The Problem of Finding Healthy Food When Dining Out
The idea for Gingerabbit first came about out of my personal frustration and pain point of finding healthier food options while dining out, particularly during the busy lunch hour. It soon became obvious that I was not the only one facing this problem.

Role: Product Design         Year: 2016
Understanding the problem
Research shows that the average Singaporean eats out at least 4 times a week. Eating out is an unavoidable part of the lives of busy working adults, even health-conscious ones. Our competitor analysis shows that while many nutrition-focused apps provide the ability to track what users eat or show them healthy recipes, almost none can show them where to find food that matches their health goals when they are dining out.

Target audience: The health-conscious busy working adult. We asked our target audience to better understand their pain points, motivations and habits. Here are some key observations:
Lack of nutrition information listed in menus — harder for health-conscious diners to determine the healthiest options.
Different diners have different health goals. Some need high-protein meals. Some want to avoid transfats at all cost. Some prefer low calorie options.
We mapped out our observations from different stages of the user journey:
Pre-meal experience
Deciding which restaurants to go to or which item to pick from the menu that meets their criteria or deciding which are the healthiest dressing to pick with their salad.
Post-meal experience
Keeping track of what they eat.
Daily challenges
Staying hydrated throughout the day, figuring out what are the calories of their meals, figuring out where to find healthy snacks.
The solution needs to make sure the key pain points are addressed. It is also clear that it has to be hyper-local and mobile focused.

After a few rounds of sketching and wire-framing with the team, I designed an HTML & CSS prototype which allows users to browse and search for food options near them, based on the health goals they pick. The early prototype helps us visualise and road test our designs, get feedback and iterate from there.
Branding and Tone
A friendly, approachable vibe — that's what we wanted for our brand. Ginger is known for healing qualities while rabbits move briskly and hop from place to place; they are also playful by nature. These considerations, and domain name constraints, led us to Gingerabbit.

Warm, Fresh.

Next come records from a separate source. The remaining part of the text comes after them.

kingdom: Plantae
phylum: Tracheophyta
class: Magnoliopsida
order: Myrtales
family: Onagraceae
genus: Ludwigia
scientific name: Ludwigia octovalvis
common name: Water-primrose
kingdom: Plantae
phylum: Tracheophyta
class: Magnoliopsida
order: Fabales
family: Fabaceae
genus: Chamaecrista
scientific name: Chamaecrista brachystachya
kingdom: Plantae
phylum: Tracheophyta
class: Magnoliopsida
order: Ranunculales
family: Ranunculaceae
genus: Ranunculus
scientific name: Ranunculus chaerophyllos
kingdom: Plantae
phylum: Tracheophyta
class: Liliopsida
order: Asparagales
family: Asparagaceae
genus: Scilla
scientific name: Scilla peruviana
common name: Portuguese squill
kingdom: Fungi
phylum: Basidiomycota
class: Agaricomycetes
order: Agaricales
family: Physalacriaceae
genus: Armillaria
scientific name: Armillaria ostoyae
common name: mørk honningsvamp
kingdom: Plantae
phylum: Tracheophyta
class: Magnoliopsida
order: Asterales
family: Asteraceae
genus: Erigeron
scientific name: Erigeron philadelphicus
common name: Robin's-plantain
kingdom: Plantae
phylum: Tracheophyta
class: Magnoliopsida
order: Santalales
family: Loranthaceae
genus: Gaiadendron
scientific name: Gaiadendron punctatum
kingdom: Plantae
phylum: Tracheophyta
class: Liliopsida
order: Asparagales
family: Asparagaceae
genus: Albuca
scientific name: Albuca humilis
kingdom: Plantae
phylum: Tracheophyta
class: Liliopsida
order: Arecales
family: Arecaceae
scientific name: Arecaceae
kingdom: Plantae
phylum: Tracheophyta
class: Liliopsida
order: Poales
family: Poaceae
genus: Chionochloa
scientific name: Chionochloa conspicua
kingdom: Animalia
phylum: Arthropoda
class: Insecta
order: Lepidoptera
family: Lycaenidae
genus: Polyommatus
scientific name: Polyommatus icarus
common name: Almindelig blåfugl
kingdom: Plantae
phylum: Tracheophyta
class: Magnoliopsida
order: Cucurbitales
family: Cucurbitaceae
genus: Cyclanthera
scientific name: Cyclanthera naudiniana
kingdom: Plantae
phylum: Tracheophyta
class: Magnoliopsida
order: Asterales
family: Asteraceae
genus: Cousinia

Friendly. The 3 keywords used to create the moodboard encapsulates the vibe we aim for in visual design. This sets the tone for the language we use in user interface, emails and marketing collaterals. I created a style guide for the main design components.
We iterated the early prototype and fleshed out the design for the mobile app. These product decisions were made:
Just show content types that help users make a dining decision or narrow down their choices. Don’t overwhelm users with information.
Don’t force users to sign up for utility features such as search and browse. However, they do have to do so for other features such as saving dishes, get personalised caloric intake and so on. This was a hard decision to make, but we went through with it to make onboarding easy and immediate for first time users.
Every feature has to either solve a real problem for our target audience or improve user engagement or adds delight to the overall user experience or all of the above.
We outlined our product roadmap and prioritised features based on this principle. Our core features such as browse and search for healthy food are not going to be enough for long-term user engagement which is why we included some features with longer-term user engagement in mind in version 1. Here are some screens from version 1, which helps diners find healthy food nearby:


Search by goal, location, cuisine type. Browse by goal.

Dish Detail

Get personalised nutritional breakdowns of the dishes.


Get personalised daily recommended calory intakes, set water reminders.


For now, the chatbot can answer basic queries such as nutrition info for common dishes and give contextual tips.
Version 1
We shipped the first version on the iOS and Play store in April, 2016.
It allows users to do the following:
Search and browse for dishes based on goals, location and food type.
Know how much total daily calories, protein, carb and fat intake users need and how suitable each dish is based on a user's personal needs.
Set water intake reminders to help stay hydrated throughout the day.
Get nutritional info of common local foods and other nutritional queries answered.